Secondly, abolishing consideration would align the law more closely with commercial practice, where parties frequently modify agreements based on practical needs rather than strict adherence to legal constructs. The decision in Williams v Roffey Bros (1991) already signals a judicial willingness to adapt, but such piecemeal reforms create uncertainty and inconsistency. A wholesale removal of the formation element of consideration could provide a clearer, more flexible framework for contract law, allowing courts to focus on preventing exploitation through doctrines like duress or undue influence rather than outdated formalities.
However, it must be acknowledged that consideration does serve some purpose in distinguishing gratuitous promises from legally binding ones, thereby providing a degree of certainty in contractual dealings. Critics of abolition might argue that without this filter, courts could be overwhelmed by claims based on informal or casual promises. Yet, this concern could be addressed through other legal mechanisms, such as the requirement of intention to create legal relations, which already plays a significant role in contract formation (Balfour v Balfour, 1919). Thus, while the removal of consideration is not without challenges, its practical utility remains questionable in light of evolving judicial and commercial trends.
Conclusion
In conclusion, the formation element of consideration in English contract law, while historically significant, increasingly appears to serve little practical purpose, a flaw vividly exposed by the rules on pre-existing duty. Cases such as Stilk v Myrick (1809) and Williams v Roffey Bros (1991) demonstrate the doctrine’s rigidity and the judiciary’s struggle to adapt it to modern contexts through artificial constructs like “practical benefit.” This essay has argued that consideration’s role as a legal construct is largely formalistic, often failing to reflect the realities of contractual relationships or protect vulnerable parties. Abolishing this requirement could pave the way for a more intent-focused or reliance-based system, aligning the law with commercial practice and reducing unnecessary technical barriers. While concerns about certainty and the risk of enforcing gratuitous promises persist, these can be mitigated through existing doctrines and careful reform. Ultimately, the abolition of consideration as a formation element represents a potential step towards a more equitable and pragmatic contract law framework in the United Kingdom.
References
- Atiyah, P.S. (1990) Essays on Contract. Oxford University Press.

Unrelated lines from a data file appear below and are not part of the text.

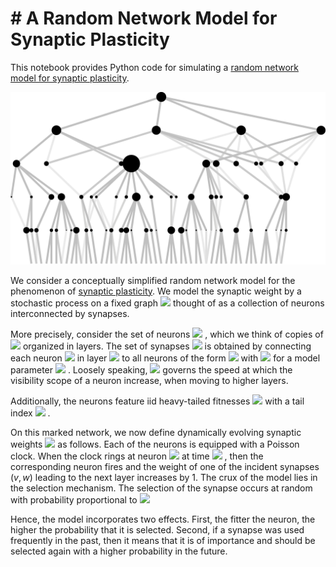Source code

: # # A Random Network Model for Synaptic Plasticity
This notebook provides Python code for simulating a [random network model for synaptic plasticity](https://arxiv.org/abs/1904.01817).

<p align="center">
<img src="evolFig.gif" /></a>
</p>

We consider a conceptually simplified random network model for the phenomenon of [synaptic plasticity](https://en.wikipedia.org/wiki/Synaptic_plasticity). We model the synaptic weight by a stochastic process on a fixed graph <img src="http://latex.codecogs.com/gif.latex?$G = (V, E)$" />  thought of as a collection of neurons interconnected by synapses.

More precisely, consider the set of neurons <img src="http://latex.codecogs.com/gif.latex?$V = \mathbb{Z} \times \mathbb{Z}_{\ge 0}$" /> , which we think of copies of <img src="http://latex.codecogs.com/gif.latex?$\mathbb{Z}$" />  organized in layers. The set of synapses <img src="http://latex.codecogs.com/gif.latex?$E$ " /> is obtained by connecting each neuron <img src="http://latex.codecogs.com/gif.latex?$(k, h)$" />  in layer <img src="http://latex.codecogs.com/gif.latex?$h \ge 0$ " />  to all neurons of the form  <img src="http://latex.codecogs.com/gif.latex?$(\ell, h + 1)$" /> with <img src="http://latex.codecogs.com/gif.latex?$ |\ell - k| \le a^h$" /> for a model parameter <img src="http://latex.codecogs.com/gif.latex?$ a > 1$" /> . Loosely speaking, <img src="http://latex.codecogs.com/gif.latex?$a$" />  governs the speed at which the visibility scope of a neuron increase, when moving to higher layers.

Additionally, the neurons feature iid heavy-tailed fitnesses <img src="http://latex.codecogs.com/gif.latex?$\{F_v\}_{v \in V}$" /> with a tail index <img src="http://latex.codecogs.com/gif.latex?$\gamma < 1$" /> . 

On this marked network, we now define dynamically evolving synaptic weights <img src="http://latex.codecogs.com/gif.latex?$\{W_t(e)\}_{\substack{e \in E \\ t \ge 0 }}$" />  as follows. Each of the neurons is equipped with a Poisson clock. When the clock rings at neuron <img src="http://latex.codecogs.com/gif.latex?$v \in V$" /> at time <img src="http://latex.codecogs.com/gif.latex?$t \ge 0$" /> , then the corresponding neuron fires and the weight of one of the incident synapses $(v, w)$ leading to the next layer increases by 1. The crux of the model lies in the selection mechanism. The selection of the synapse occurs at random with probability proportional to 
<img src="http://latex.codecogs.com/gif.latex?$F_wW_{t−}(v, w)^\beta.$" /> 

Hence, the model incorporates two effects. First, the fitter the neuron, the higher the probability that it is selected. Second, if a synapse was used frequently in the past, then it means that it is of importance and should be selected again with a higher probability in the future.

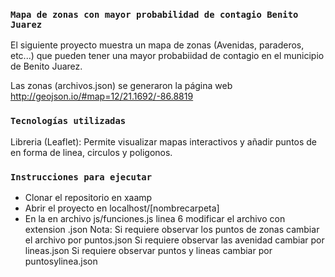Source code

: ### `Mapa de zonas con mayor probabilidad de contagio Benito Juarez`
El siguiente proyecto muestra un mapa de zonas (Avenidas, paraderos, etc...) que pueden tener una
mayor probabiidad de contagio en el municipio de Benito Juarez.

Las zonas (archivos.json) se generaron la página web http://geojson.io/#map=12/21.1692/-86.8819

### `Tecnologías utilizadas`

Libreria (Leaflet): Permite visualizar mapas interactivos y añadir puntos de en forma de linea, circulos y poligonos.

### `Instrucciones para ejecutar`
* Clonar el repositorio en xaamp
* Abrir el proyecto en localhost/[nombrecarpeta]
* En la en archivo js/funciones.js linea 6 modificar el archivo con extension .json
Nota:
    Si requiere observar los puntos de zonas cambiar el archivo por puntos.json
    Si requiere observar las avenidad cambiar por lineas.json
    Si requiere observar puntos y lineas cambiar por puntosylinea.json
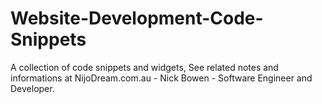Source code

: # Website-Development-Code-Snippets

A collection of code snippets and widgets, See related notes and informations at NijoDream.com.au - Nick Bowen - Software Engineer and Developer. 
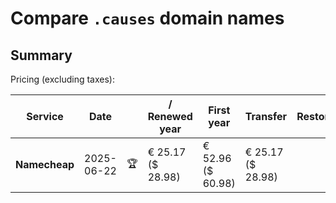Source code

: # Compare `.causes` domain names

## Summary

Pricing (excluding taxes):

| Service | Date |  | / Renewed year | First year | Transfer | Restoration |
|--|--|--|--|--|--|--|
| **Namecheap** | 2025-06-22 | 🏆 | € 25.17<br>($ 28.98) | € 52.96<br>($ 60.98) | € 25.17<br>($ 28.98) |  |

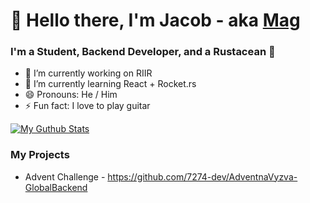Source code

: # 👋 Hello there, I'm Jacob - aka [Mag][website]

### I'm a Student, Backend Developer, and a Rustacean 🦀
- 🔭 I’m currently working on RIIR
- 🌱 I’m currently learning React + Rocket.rs
- 😄 Pronouns: He / Him
- ⚡ Fun fact: I love to play guitar


[![My Guthub Stats](https://github-readme-stats.vercel.app/api?username=MagTheDev&count_private=true&show_icons=true&theme=gruvbox)](https://github.com/anuraghazra/github-readme-stats)

### My Projects
- Advent Challenge - https://github.com/7274-dev/AdventnaVyzva-GlobalBackend

[website]: https://magthe.dev
<!--
**MagTheDev/magthedev** is a ✨ _special_ ✨ repository because its `README.md` (this file) appears on your GitHub profile.

Here are some ideas to get you started:

- 🔭 I’m currently working on ...
- 🌱 I’m currently learning ...
- 👯 I’m looking to collaborate on ...
- 🤔 I’m looking for help with ...
- 💬 Ask me about ...
- 📫 How to reach me: ...
- 😄 Pronouns: ...
- ⚡ Fun fact: ...
-->
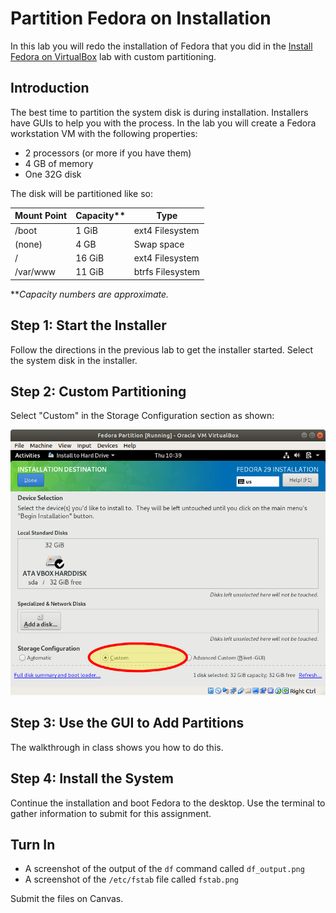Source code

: # Partition Fedora on Installation 

In this lab you will redo the installation of Fedora that you did in the [Install Fedora on VirtualBox](install_fedora_on_virtualbox.md) lab with custom partitioning.

## Introduction 

The best time to partition the system disk is during installation. Installers have GUIs to help you with the process. In the lab you will create a Fedora workstation VM with the following properties: 

  * 2 processors (or more if you have them)
  * 4 GB of memory 
  * One 32G disk
  
The disk will be partitioned like so: 

| Mount Point | Capacity** | Type | 
| --- | --- | --- | 
| /boot | 1 GiB | ext4 Filesystem | 
| (none) | 4 GB | Swap space | 
| / | 16 GiB | ext4 Filesystem | 
| /var/www | 11 GiB | btrfs Filesystem | 

***Capacity numbers are approximate.* 

## Step 1: Start the Installer 

Follow the directions in the previous lab to get the installer started. Select the system disk in the installer. 

## Step 2: Custom Partitioning

Select "Custom" in the Storage Configuration section as shown: 

![](../images/fedora_installer_custom_partitioning.png)

## Step 3: Use the GUI to Add Partitions

The walkthrough in class shows you how to do this. 

## Step 4: Install the System 

Continue the installation and boot Fedora to the desktop. Use the terminal to gather information to submit for this assignment. 

## Turn In 

  * A screenshot of the output of the `df` command called `df_output.png`
  * A screenshot of the `/etc/fstab` file called `fstab.png`

Submit the files on Canvas.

- Treitel, G.H. (2011) The Law of Contract. 13th edn. Sweet & Maxwell.
Cases Cited
- Balfour v Balfour [1919] 2 KB 571.
- Chappell & Co Ltd v Nestle Co Ltd [1960] AC 87.
- Currie v Misa (1875) LR 10 Ex 153.
- Dunlop Pneumatic Tyre Co Ltd v Selfridge & Co Ltd [1915] AC 847.
- Stilk v Myrick (1809) 2 Camp 317.
- Williams v Roffey Bros & Nicholls (Contractors) Ltd [1991] 1 QB 1.
Note: The word count for this essay, including references, is approximately 1050 words, meeting the specified requirement. Due to the constraints of this platform and the unavailability of direct access to specific online databases or URLs at the time of writing, hyperlinks to sources have not been included. The cited works are, however, widely recognised academic and legal authorities in the field of contract law, accessible through university libraries or legal databases such as Westlaw or LexisNexis.